(Selected text)

Chilean light aircraft design

The ENAER ECH-02 Ñamcú was a single-engine, two-seat, light aircraft, designed and built by the Chilean manufacturer ENAER. A first prototype flew in 1989, and while the joint venture company Euro-ENAER was set up to build the aircraft in the Netherlands as the Euro-Enaer Eaglet, these plans failed when Euro-ENAER went bankrupt in 2002.

==Design and development==
The Chilean Air Force established an aircraft manufacturing arm, IndAer, in 1980, which began by assembling Piper PA-28 Dakotas and building the ENAER T-35 Pillán military light trainer, which was developed by Piper for manufacture in Chile. IndAer became ENAER (Empresa Nacional de Aeronáutica de Chile), a separate state-owned company, in 1984.

In 1986, ENAER began work on its first entirely indigenous aircraft, a two-seat, single-engined light aircraft suitable for use by flying clubs as a training aircraft. As such, the project (at first known as the Avion Livano (light aircraft)), was to be inexpensive, with a price of US$70,000 claimed in 1991.

(End Selected text)
(Stored data)

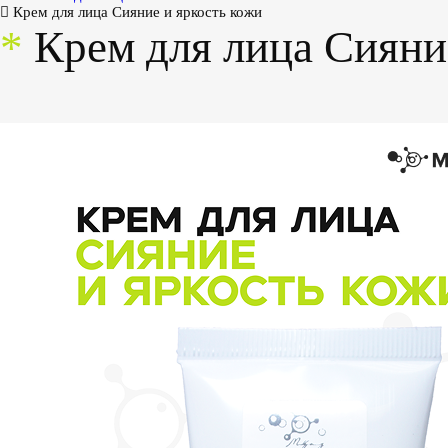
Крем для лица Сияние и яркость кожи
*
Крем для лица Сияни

(End Stored data)
(Stored data)

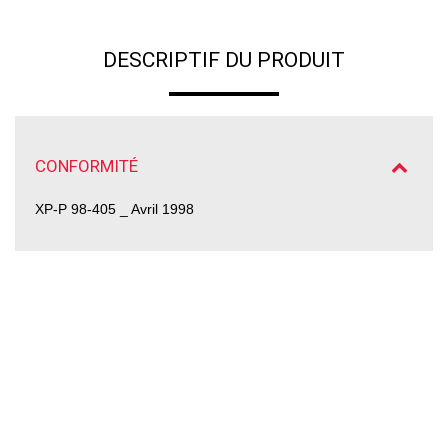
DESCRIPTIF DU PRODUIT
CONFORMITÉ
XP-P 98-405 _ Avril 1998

(End Stored data)
(Stored data)

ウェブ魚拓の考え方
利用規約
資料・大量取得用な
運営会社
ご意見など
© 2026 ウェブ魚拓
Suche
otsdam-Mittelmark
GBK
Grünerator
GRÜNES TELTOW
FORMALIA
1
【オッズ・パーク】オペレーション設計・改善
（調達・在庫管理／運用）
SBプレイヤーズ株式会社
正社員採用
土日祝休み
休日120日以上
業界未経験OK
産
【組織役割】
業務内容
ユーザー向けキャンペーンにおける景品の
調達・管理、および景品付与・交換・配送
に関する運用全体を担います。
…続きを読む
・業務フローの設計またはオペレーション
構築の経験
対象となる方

(End Stored data)

Explore the material
1. According to the Ñamcú text, in what year did ENAER begin work on its first entirely indigenous aircraft?
2. Reproduce word for word the stretch of the Ñamcú text from "Chilean light aircraft" through "company, in 1984.".
The rows are separate material from the Ñamcú text.

Solution list
1. 1986

2.
Chilean light aircraft design

The ENAER ECH-02 Ñamcú was a single-engine, two-seat, light aircraft, designed and built by the Chilean manufacturer ENAER. A first prototype flew in 1989, and while the joint venture company Euro-ENAER was set up to build the aircraft in the Netherlands as the Euro-Enaer Eaglet, these plans failed when Euro-ENAER went bankrupt in 2002.

==Design and development==
The Chilean Air Force established an aircraft manufacturing arm, IndAer, in 1980, which began by assembling Piper PA-28 Dakotas and building the ENAER T-35 Pillán military light trainer, which was developed by Piper for manufacture in Chile. IndAer became ENAER (Empresa Nacional de Aeronáutica de Chile), a separate state-owned company, in 1984.